Years later, in my mother’s final spring, she took great pleasure in being wheeled outside for a few minutes to admire the bulbs. She had a gift for enjoying what was at hand, without tormenting herself by the absence of what was not. She was also, now I come to think of it, an unapologetic and sentimental celebrant of Christmas. Was she like that before she had children? I wonder, for kids are who Christmas is really for. Our wish to make them happy turns us all into untiring fifth columnists of festive tyranny.
To be sophisticated, trees should be sparingly dressed in an understated palette. As a child I deemed this cowardice, and regarded visible pine needles as a defeat. The proper purpose of a tree was to support masses of tinsel, in exuberant and preferably gaudy colours. I have never, somehow, outgrown this conviction.
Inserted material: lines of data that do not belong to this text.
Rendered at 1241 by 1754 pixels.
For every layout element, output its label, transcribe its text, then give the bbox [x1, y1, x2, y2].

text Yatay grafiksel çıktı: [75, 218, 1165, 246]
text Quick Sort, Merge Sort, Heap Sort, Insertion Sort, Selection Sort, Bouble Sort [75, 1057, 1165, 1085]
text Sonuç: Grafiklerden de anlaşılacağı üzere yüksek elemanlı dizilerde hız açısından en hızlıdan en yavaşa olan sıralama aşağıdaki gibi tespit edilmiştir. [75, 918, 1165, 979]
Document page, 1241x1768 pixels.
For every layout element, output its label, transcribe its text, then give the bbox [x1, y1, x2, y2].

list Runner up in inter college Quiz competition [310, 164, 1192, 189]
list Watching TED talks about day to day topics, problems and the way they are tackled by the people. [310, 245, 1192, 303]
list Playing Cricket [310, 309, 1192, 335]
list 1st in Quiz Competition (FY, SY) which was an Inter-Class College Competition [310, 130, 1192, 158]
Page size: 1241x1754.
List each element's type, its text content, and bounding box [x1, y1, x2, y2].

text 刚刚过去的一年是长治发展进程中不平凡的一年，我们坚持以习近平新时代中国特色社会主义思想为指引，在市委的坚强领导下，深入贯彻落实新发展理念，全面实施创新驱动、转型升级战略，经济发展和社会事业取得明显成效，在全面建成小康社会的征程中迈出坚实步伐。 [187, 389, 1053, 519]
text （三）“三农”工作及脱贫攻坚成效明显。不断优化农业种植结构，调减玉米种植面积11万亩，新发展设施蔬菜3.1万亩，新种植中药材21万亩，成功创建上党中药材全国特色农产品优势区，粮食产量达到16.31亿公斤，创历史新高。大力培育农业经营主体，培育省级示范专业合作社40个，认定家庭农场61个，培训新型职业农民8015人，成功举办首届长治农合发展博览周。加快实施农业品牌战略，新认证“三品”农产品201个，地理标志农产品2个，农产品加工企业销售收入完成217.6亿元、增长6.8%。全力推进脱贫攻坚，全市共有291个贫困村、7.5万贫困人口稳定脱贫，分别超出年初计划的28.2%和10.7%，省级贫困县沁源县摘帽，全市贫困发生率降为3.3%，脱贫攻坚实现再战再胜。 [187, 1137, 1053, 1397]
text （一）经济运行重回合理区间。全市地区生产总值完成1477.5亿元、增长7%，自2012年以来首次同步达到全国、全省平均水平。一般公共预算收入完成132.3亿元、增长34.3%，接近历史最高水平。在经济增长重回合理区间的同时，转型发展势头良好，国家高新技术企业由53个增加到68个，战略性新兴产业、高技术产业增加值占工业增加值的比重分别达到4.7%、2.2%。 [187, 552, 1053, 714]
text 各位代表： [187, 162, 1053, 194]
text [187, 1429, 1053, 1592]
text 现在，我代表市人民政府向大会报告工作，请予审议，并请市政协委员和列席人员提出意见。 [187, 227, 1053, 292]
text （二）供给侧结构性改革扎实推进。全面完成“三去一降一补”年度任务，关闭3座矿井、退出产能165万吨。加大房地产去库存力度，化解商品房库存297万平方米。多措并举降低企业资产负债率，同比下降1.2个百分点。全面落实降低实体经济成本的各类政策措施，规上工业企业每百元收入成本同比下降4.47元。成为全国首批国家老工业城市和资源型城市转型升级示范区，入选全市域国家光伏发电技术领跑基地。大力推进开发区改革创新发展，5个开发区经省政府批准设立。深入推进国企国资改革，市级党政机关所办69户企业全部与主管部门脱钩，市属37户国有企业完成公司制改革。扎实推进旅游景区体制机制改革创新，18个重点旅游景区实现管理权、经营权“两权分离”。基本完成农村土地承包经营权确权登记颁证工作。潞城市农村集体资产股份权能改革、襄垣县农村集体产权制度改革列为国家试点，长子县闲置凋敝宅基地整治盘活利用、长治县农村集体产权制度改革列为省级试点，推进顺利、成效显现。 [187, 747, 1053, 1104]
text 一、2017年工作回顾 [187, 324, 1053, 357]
Elegantly decorated trees leave me cold; I want no part of their beauty, perhaps because I sense that their sort of beauty wants no part of me. True life is not elegant. A host of baubles, with annual additions from each child and steady subtractions by pets, small hands, and clumsy parents, remains my ideal.
All tyrannies need their apologists. As Christmas 1838 approached, Charles Darwin weighed up marriage. He made lists of pros and cons, as if happiness were a solvable equation, before abandoning his efforts. Marriage, he concluded, was one of those parts of life that cannot be dodged without dodging life itself. ‘Cheer up,’ he wrote to himself, ‘there is many a happy slave.’
We are born into a world with traditions, and happiness often lies in accepting their unelected rule. Christmas is a tyranny to which my poverty of taste, and not my will, consents. So complete is its victory that my annual surrender – excuse me while I rescue that bauble from the cat and stand up another bottle of port – gives me joy.